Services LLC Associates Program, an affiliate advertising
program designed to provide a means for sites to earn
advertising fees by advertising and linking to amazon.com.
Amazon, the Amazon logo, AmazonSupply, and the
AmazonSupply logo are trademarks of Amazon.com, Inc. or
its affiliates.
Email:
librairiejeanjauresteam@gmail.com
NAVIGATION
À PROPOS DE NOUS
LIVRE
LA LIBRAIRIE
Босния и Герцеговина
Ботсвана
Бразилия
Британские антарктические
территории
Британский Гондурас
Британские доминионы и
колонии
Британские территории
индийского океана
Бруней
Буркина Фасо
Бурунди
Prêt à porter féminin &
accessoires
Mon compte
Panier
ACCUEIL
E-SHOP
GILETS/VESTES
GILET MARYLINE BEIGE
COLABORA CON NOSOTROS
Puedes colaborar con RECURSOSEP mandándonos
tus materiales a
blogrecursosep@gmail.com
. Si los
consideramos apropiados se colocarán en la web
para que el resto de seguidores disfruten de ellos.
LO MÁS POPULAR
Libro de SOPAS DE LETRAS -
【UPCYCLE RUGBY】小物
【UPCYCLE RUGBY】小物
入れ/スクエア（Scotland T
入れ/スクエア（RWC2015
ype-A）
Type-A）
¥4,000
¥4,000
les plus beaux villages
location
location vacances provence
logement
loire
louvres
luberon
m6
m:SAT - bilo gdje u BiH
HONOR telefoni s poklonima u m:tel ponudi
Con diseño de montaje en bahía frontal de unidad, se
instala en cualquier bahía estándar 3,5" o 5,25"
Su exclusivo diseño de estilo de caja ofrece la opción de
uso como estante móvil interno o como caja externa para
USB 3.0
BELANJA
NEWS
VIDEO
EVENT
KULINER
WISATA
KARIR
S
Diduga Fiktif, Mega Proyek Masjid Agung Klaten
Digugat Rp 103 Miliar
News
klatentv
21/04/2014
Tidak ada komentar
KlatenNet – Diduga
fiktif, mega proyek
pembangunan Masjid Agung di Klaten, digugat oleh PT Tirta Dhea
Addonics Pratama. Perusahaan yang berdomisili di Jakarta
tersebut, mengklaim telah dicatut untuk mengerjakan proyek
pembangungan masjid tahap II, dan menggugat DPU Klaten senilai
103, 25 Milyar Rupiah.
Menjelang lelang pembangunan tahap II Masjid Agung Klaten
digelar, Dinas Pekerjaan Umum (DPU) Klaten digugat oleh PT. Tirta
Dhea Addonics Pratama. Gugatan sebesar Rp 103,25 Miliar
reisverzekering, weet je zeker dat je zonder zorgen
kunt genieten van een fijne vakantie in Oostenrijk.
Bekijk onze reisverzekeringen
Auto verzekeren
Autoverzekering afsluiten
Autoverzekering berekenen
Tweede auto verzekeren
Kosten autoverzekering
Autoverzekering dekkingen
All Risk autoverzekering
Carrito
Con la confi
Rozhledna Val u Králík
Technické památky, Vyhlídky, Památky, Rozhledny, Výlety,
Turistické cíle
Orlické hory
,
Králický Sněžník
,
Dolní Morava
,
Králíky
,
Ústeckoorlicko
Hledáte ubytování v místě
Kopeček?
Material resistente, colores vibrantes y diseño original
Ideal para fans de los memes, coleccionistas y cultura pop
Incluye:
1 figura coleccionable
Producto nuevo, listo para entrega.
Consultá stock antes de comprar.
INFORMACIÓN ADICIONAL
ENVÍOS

■ ■ ■ ■

*WHAT IS REQUIRED*: Report every line in the data above in which the word "advertising" appears.

*RESPONSE AREA*:
Services LLC Associates Program, an affiliate advertising
advertising fees by advertising and linking to amazon.com.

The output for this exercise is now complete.